FAJAR.CO.ID,JAKARTA -- Jaksa Penuntut Umum (JPU) mendakwa Ruslan Buton dengan empat pasal berlapis terkait kasus surat terbuka untuk Presiden Joko Widodo (Jokowi). Panglima Serdadu Eks Trimata Nusantara itu didakwa telah menyebarkan informasi kebencian dan berlebihan yang bisa menimbulkan keonaran.
Dakwaan pertama yakni Pasal 45A ayat (2) juncto Pasal 28 ayat (2) Undang-Undang Nomor 19 Tahun 2016 tentang Perubahan atas Undang-Undang Nomor 11 Tahun 2016 tentang Informasi dan Transaksi Elektronik (ITE). Ruslan didakwa telah menyebarkan informasi yang menebarkan rasa kebencian atau permusuhan kepada individu atau kelompok tertentu.
Dakwaan kedua, Ruslan dijerat dengan dugaan pelanggaran berita bohong sesuai dengan Pasal 14 ayat (1) Undang-Undang Nomor 1 Tahun 1946 tentang Peraturan Hukum Pidana. Dakwaan ketiga terkait menyiarkan berita yang bisa menimbulkan keonaran, yaitu Pasal 14 ayat (2) Undang-Undang Nomor 1 Tahun 1946 tentang Peraturan Hukum Pidana.
Selanjutnya dakwaan keempat, Ruslan dijerat dengan Pasal 15 Undang-Undang Nomor 1 Tahun 1946 tentang Peraturan Hukum Pidana. Dia diduga melakukan perbuatan menyiarkan kabar tidak pasti, berlebihan atau tidak lengkap yang dapat menerbitkan keonaran.

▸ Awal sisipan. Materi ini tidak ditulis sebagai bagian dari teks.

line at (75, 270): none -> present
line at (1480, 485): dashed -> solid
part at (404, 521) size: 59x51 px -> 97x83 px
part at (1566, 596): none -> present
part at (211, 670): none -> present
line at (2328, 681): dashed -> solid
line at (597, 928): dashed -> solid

Jaksa Abdul Rauf mengatakan, dugaan pelanggaran pidana Ruslan terdapat pada surat terbuka dalam bentuk suara yang dibuat untuk Jokowi. Ruslan membuat rekaman itu di rumahnya di Desa Matanauwe, Kecamatan Siotapina, Kabupaten Buton, Provinsi Sulawesi Tenggara.
Rekaman itu berisi permintaan agar Jokowi mundur dari jabatannya sebagai presiden. Dalihnya untuk menyelamatkan bangsa dari bahaya komunis. Surat terbuka itu kemudian dikirim ke seorang wartawan untuk dipublikasi di situs www.indeks.co.id.
“Terdakwa mengirim rekaman suara tersebut melalui chat WhatsApp,” ujar Rauf dalam persidangan di Pengadilan Negeri Jakarta Selatan, Kamis (13/8).
Jaksa berpandangan surat terbuka itu bisa memantik terjadinya kerusuhan oleh pihak tertentu baik secara individu maupun kelompok.
“Mempengaruhi sikap masyarakat dengan menyebarkan kebencian atau memelintirkan kenyataan,” jelas Rauf. (jpc)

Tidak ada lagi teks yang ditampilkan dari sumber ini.